Ci sono studi che non ci si sarebbe mai aspettati di leggere. Magari hanno una loro logica, ma se ne realizza il senso solamente a posteriori, quando i ricercatori hanno già presentato i loro risultati. Un team sino-statunitense ha partorito proprio una di queste indagini, sviluppando test atti a stabilire come le fattezze di un robot possano acuire la frustrazione umana quando le macchine si inceppano.

Lo studio, portato avanti in chiave hospitality, serve a comprendere come mai i clienti delle strutture alberghiere possano sopportare con una certa elasticità un robot spazzino che si incastra sotto il letto, ma impazziscono immediatamente quanto a impappinarsi sono dei concierge antropomorfi.

Ne è venuto fuori che le fattezze umane fomentano negli ospiti maggiori aspettative. I clienti, vedendosi davanti a strumentazioni così raffinate, finiscono infatti con l’essere più esigenti, convincendosi inconsapevolmente che prima di pensare all’estetica i tecnici abbiano perfezionato il lato ingegneristico. Non solo, la mancanza di calore umana sottolineata da un errore di sistema risulta più frustrante quando ad andare in difetto è una macchina dal volto umano.

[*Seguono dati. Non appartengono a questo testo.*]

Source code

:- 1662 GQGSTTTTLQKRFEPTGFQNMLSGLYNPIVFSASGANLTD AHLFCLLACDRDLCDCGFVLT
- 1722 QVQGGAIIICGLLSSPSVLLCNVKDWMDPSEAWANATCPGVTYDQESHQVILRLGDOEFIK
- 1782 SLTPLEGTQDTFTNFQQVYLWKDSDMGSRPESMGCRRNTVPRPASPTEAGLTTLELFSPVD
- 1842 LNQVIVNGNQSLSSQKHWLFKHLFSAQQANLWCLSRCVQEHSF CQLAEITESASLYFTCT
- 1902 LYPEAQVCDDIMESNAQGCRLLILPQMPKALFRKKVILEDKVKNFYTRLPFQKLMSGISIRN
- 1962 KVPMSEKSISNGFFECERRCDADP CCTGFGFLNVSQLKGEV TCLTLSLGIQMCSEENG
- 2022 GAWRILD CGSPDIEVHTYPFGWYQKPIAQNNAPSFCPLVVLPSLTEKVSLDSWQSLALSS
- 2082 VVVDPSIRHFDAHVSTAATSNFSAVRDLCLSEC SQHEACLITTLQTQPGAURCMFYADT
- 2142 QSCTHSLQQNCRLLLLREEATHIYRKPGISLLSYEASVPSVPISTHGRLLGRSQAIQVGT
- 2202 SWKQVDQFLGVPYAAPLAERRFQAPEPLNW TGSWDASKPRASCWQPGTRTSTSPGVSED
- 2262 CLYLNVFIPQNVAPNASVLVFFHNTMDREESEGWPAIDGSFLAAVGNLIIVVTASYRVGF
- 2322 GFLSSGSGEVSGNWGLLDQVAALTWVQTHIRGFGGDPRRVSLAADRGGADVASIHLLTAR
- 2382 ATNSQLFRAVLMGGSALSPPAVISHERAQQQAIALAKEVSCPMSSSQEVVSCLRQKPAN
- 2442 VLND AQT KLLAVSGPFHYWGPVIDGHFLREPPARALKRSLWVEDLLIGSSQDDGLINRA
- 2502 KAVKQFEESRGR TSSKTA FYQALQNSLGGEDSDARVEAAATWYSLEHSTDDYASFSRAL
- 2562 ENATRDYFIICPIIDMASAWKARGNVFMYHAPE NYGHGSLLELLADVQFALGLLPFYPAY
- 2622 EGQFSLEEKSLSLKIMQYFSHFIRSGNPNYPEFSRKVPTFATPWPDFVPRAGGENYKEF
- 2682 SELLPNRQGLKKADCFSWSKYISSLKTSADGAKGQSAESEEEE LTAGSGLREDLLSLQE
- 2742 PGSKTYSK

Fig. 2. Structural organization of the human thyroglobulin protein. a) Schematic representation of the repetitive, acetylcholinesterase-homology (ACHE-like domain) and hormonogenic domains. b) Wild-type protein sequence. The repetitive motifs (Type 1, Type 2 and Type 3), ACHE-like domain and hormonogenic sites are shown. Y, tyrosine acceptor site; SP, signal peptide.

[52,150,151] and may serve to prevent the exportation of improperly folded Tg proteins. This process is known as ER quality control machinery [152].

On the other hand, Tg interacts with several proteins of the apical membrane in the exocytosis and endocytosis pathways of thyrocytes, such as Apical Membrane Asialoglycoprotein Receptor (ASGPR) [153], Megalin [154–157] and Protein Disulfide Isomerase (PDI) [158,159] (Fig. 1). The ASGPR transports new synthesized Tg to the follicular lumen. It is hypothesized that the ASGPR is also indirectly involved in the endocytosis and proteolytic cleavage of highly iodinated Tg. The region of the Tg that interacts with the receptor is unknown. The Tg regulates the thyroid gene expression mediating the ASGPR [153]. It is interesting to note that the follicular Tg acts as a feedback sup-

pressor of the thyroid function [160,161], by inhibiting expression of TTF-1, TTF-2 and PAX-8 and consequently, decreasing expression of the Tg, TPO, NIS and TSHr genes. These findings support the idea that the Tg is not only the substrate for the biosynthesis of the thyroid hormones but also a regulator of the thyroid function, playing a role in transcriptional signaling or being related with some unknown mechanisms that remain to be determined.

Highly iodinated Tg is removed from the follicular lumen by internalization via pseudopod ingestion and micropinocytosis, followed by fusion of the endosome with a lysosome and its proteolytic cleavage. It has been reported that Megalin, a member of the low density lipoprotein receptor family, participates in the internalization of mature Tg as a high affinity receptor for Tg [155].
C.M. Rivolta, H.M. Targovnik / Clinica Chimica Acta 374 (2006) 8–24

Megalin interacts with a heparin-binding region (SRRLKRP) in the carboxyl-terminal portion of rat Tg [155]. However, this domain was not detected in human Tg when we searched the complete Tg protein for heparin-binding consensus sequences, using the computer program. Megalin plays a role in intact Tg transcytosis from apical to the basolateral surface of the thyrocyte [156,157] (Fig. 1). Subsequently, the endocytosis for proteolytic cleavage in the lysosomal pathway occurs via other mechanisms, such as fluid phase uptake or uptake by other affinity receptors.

I robot dalle fattezze antropomorfe partono quindi particolarmente svantaggiati, tuttavia sono perfetti per una funzione specifica: chiedere scusa. Le persone sono più propense a perdonare uno strumento dotato di espressività umana, piuttosto che un cassonetto automatizzato, quindi gli androidi si dimostrano perlomeno maestri in quella che i ricercatori definiscono come “tattica di recupero”.

La soluzione proposta dall’indagine per mitigare pregi e difetti di simili strumenti? Affiancargli un addetto in carne e ossa che si occupi di risolvere ogni criticità.